Avec l’accélération de la mouvance vers le volet « média » des médias sociaux au détriment de sa nature originellement « sociale », le numérique met en lumière l’impertinence accrue des pubs pas rapp. On se retrouve donc dans une situation où le consommateur, plutôt que de cliquer sur les pubs qui lui plaisent, clique sur les outils de désabonnement de pubs.

On reproche souvent aux trolls et autres vilains des médias sociaux de se cacher sous l’anonymat numérique pour mieux sévir. N’est-ce pas un peu ce que l’on fait quand on se fie à la techno pour livrer de l’impertinence de masse à nos prospects?

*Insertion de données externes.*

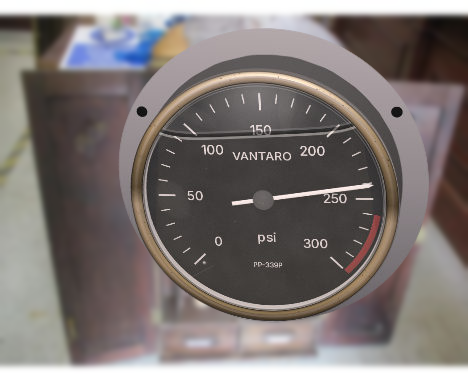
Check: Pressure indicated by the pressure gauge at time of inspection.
240 psi
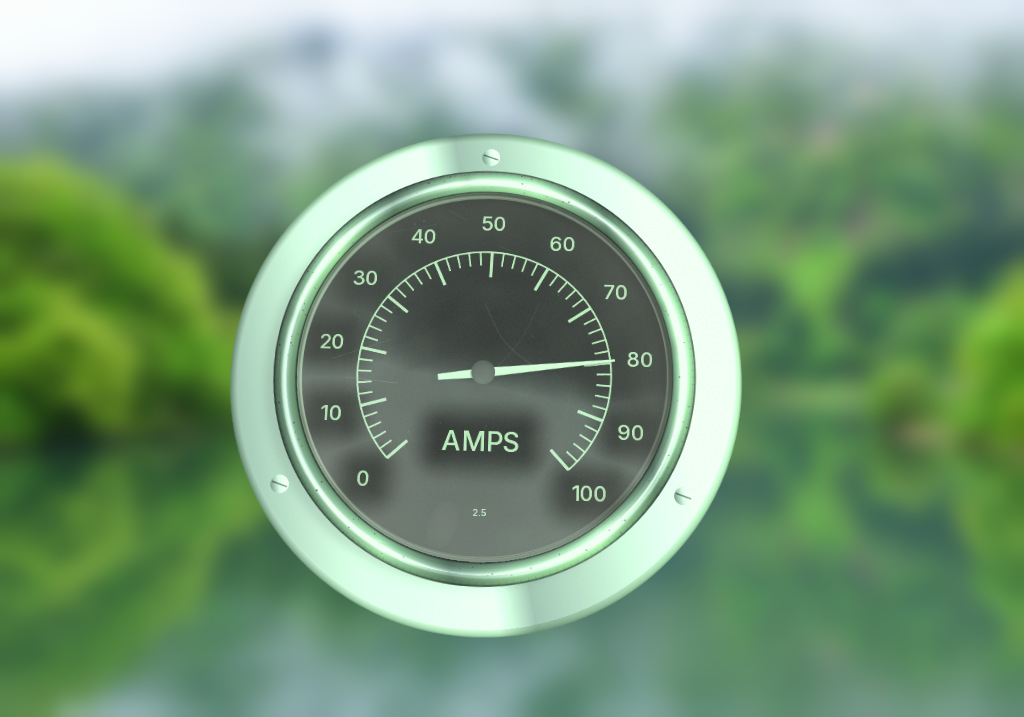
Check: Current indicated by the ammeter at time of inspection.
80 A
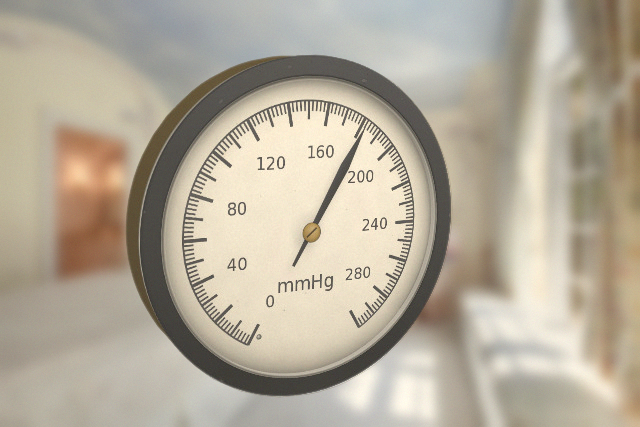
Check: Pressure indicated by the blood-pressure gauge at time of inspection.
180 mmHg
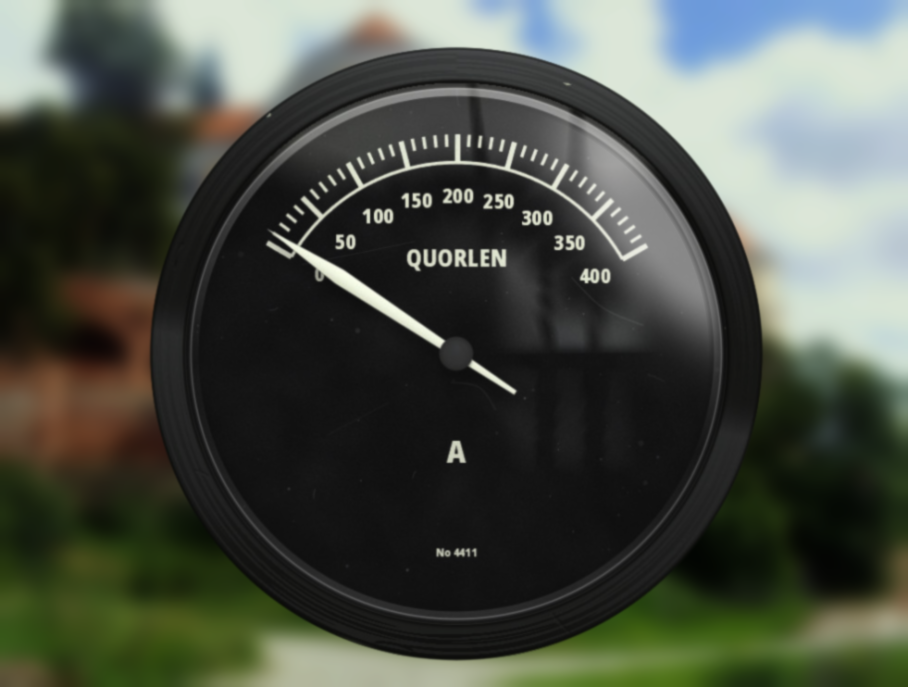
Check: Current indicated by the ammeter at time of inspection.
10 A
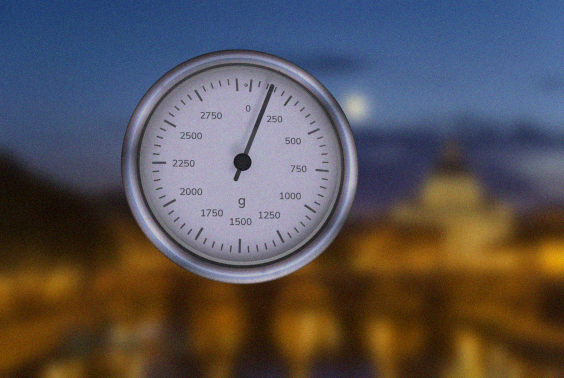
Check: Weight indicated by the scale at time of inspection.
125 g
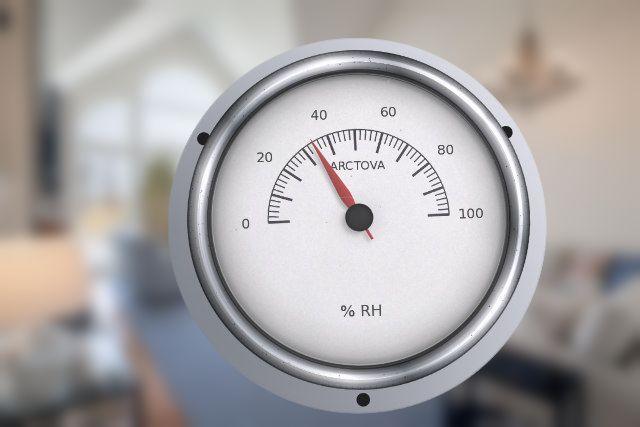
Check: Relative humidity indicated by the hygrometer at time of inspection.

NOTE: ce point de vue n’engage en rien Postes Canada, mon nouvel employeur. Je l’ai écrit à titre personnel, sur une base entièrement volontaire, sans salaire ou honoraires. Il ne fait que s’inscrire dans la suite de mes réflexions sur notre joyeux monde de la communication marketing, partagées ici, dans des articles publiés ailleurs, dans mes conférences et sur mes médias sociaux.